WHAT THIS TASK INVOLVES – Instruction for the entries that follow: retype exactly the lines from the line with "the scene) (millimetres)." to the line with "94 428 34875", both included, and omit all others.

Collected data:
- Opening Delimiter -

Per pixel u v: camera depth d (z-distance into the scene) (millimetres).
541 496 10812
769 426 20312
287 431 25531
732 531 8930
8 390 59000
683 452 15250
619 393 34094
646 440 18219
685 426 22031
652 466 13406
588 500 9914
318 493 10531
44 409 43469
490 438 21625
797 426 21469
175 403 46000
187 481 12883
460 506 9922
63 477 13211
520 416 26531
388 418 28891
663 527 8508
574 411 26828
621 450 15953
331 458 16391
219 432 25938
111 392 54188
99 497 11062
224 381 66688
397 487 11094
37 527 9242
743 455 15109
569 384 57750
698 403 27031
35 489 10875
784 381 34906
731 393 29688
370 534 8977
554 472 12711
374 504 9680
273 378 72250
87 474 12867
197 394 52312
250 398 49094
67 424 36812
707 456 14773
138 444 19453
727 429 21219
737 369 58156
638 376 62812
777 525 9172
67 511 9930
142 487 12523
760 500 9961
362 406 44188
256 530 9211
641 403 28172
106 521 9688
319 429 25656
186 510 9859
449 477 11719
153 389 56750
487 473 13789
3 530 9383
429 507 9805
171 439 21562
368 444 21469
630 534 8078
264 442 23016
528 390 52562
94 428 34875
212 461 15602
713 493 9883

- Closing Delimiter -
- Opening Delimiter -

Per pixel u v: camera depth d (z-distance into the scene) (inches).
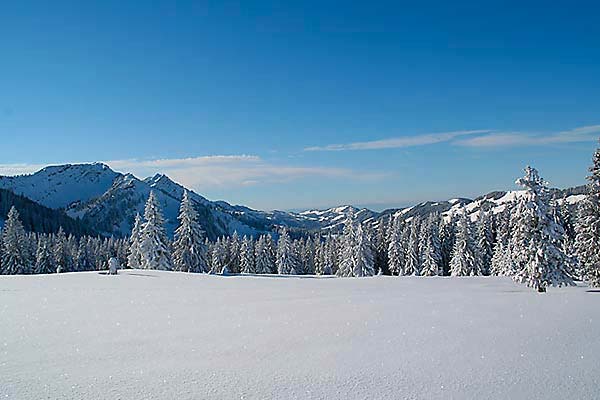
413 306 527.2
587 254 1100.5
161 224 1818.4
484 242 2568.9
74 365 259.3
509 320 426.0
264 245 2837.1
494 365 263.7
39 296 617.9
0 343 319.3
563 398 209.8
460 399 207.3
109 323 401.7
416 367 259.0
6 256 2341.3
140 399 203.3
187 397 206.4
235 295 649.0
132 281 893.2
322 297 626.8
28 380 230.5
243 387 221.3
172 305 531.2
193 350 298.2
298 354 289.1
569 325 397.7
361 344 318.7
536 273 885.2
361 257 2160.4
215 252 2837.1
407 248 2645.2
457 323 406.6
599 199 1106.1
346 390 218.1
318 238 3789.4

- Closing Delimiter -

ANSWER SECTION –
Per pixel u v: camera depth d (z-distance into the scene) (millimetres).
541 496 10812
769 426 20312
287 431 25531
732 531 8930
8 390 59000
683 452 15250
619 393 34094
646 440 18219
685 426 22031
652 466 13406
588 500 9914
318 493 10531
44 409 43469
490 438 21625
797 426 21469
175 403 46000
187 481 12883
460 506 9922
63 477 13211
520 416 26531
388 418 28891
663 527 8508
574 411 26828
621 450 15953
331 458 16391
219 432 25938
111 392 54188
99 497 11062
224 381 66688
397 487 11094
37 527 9242
743 455 15109
569 384 57750
698 403 27031
35 489 10875
784 381 34906
731 393 29688
370 534 8977
554 472 12711
374 504 9680
273 378 72250
87 474 12867
197 394 52312
250 398 49094
67 424 36812
707 456 14773
138 444 19453
727 429 21219
737 369 58156
638 376 62812
777 525 9172
67 511 9930
142 487 12523
760 500 9961
362 406 44188
256 530 9211
641 403 28172
106 521 9688
319 429 25656
186 510 9859
449 477 11719
153 389 56750
487 473 13789
3 530 9383
429 507 9805
171 439 21562
368 444 21469
630 534 8078
264 442 23016
528 390 52562
94 428 34875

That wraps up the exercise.